Scenarios where you could take a second chat:

  • You have almost finished helping your first patron, and can handle a second
  • Your first patron is reviewing information you sent them and doesn't need immediate attention

Give a play by play of what you're doing, especially if a task is going to take some time. 

  • Example: Hold on while I do a couple of searches
  • Example: I'm going to transfer you to someone from circulation, hold on while I connect them

Check in with a patron every 3-5 minutes to confirm you are still there, and still working on their question. They can't see you're working, and usually need confirmation that the chat hasn't dropped and you haven't forgotten them.

Don't assume competence - try to explain resources and share how you conducted searches, so patrons can recreate them later if they need to. Avoid just giving links with no context. If giving a link to a page on the library's website, give instruction on how to find it later.

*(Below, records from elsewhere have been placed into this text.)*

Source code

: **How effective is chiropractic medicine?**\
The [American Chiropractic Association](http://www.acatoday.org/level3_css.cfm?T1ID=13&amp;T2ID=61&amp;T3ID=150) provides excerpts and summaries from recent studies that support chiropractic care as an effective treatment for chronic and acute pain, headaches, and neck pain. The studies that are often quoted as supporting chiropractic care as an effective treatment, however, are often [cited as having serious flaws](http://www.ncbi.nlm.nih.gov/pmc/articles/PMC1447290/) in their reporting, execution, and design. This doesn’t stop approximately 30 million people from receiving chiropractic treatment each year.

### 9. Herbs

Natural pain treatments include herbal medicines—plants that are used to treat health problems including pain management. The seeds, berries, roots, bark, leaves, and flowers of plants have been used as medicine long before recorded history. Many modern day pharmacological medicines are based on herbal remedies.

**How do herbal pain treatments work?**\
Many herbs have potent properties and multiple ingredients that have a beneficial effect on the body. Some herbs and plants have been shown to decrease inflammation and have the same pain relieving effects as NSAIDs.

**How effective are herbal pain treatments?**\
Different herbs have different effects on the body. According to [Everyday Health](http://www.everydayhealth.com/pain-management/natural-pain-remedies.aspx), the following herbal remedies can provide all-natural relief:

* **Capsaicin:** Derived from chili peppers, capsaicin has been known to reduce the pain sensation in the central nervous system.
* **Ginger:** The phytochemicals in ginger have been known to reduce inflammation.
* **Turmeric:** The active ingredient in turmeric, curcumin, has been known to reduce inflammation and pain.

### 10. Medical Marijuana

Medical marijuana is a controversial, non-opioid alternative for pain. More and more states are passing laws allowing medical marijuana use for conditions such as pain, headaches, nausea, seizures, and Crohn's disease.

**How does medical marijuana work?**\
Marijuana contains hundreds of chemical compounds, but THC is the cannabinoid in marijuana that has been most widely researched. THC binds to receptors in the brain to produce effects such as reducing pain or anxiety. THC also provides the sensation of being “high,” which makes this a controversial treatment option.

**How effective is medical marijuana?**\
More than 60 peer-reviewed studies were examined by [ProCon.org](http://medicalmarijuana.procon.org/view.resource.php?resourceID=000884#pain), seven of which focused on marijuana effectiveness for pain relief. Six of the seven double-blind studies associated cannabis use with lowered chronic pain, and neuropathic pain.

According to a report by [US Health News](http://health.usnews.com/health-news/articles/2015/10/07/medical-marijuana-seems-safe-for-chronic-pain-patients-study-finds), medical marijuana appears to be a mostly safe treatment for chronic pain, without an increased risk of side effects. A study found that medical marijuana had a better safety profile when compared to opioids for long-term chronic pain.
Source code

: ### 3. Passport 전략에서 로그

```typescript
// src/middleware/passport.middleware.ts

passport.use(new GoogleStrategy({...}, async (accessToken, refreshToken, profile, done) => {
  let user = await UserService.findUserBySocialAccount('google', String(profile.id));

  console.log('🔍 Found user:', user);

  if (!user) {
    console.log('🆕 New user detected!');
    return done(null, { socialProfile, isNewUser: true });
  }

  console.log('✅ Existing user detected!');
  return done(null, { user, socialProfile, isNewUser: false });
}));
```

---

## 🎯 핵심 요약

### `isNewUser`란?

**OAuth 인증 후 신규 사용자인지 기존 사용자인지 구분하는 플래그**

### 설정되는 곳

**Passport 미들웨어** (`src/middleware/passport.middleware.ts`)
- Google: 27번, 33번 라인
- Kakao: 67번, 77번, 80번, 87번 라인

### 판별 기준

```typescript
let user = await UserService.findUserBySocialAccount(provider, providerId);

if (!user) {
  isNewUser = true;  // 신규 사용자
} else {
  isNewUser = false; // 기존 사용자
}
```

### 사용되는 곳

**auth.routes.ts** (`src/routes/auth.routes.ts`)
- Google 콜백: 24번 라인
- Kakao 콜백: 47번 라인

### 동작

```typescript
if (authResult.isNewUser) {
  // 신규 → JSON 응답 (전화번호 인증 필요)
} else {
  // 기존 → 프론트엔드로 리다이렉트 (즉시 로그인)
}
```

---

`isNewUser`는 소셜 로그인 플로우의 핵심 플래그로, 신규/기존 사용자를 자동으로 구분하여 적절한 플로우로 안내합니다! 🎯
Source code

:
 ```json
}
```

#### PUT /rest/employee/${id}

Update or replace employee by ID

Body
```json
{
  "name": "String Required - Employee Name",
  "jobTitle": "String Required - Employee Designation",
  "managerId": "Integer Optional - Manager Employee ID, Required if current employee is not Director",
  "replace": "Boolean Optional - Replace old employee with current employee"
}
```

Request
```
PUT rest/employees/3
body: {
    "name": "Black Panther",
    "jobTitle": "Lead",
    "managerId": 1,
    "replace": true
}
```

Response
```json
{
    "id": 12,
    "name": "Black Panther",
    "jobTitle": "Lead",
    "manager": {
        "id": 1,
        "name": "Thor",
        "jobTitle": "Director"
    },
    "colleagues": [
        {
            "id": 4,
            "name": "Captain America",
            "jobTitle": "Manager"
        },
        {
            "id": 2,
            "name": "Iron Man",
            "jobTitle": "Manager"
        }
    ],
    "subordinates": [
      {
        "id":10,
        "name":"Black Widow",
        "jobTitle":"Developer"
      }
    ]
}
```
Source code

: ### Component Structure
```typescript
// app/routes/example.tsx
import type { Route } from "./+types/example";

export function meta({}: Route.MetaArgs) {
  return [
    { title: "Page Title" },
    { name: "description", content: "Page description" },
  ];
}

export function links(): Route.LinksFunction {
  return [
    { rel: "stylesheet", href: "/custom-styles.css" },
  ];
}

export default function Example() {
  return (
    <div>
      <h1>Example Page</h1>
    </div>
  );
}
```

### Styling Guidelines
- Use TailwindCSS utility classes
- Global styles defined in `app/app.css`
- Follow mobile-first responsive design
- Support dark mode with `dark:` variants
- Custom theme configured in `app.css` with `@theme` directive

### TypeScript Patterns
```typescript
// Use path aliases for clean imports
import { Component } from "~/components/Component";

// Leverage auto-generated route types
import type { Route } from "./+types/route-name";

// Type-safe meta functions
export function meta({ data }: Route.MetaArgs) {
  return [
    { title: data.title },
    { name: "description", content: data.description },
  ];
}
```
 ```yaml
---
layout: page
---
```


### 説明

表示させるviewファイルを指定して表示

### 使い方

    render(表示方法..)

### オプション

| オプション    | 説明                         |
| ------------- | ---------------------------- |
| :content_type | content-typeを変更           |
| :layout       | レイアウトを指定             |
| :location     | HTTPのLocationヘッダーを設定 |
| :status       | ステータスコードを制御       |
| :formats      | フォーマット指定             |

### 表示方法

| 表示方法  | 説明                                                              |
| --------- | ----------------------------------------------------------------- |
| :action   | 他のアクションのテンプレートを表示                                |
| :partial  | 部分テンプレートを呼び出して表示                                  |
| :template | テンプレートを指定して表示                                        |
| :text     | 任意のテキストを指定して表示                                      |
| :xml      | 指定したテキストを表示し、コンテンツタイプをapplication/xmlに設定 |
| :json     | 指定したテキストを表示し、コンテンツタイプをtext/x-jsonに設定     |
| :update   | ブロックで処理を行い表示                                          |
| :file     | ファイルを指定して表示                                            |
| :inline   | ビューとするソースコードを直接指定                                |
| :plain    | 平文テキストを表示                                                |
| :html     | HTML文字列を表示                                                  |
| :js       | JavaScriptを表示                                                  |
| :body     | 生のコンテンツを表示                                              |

  • Example: Here are the search results from the database Film & Television Literature Index. To get these results, I searched "racism in film" within the database. Then noticed that "racism in motion pictures" was used as a subject term on many of the articles, and changed my search terms to that, "racism in motion pictures"
  • Example: Here is the link to our list of databases. To get here, click the "Articles & Databases" link under the search bar on the library's homepage (

Whenever possible, use Permalinks to direct patrons to a webpage. See the Permalinks libguide for how to create permalinks from most of the library's web resources.

Break up long responses into a few entries - this avoids long pauses, and allows patrons to begin reading your response

After answering their question, or providing a resource, confirm that was what they were looking for:

  • Example: How do these search results look?
  • Example: Is this the article you're looking for?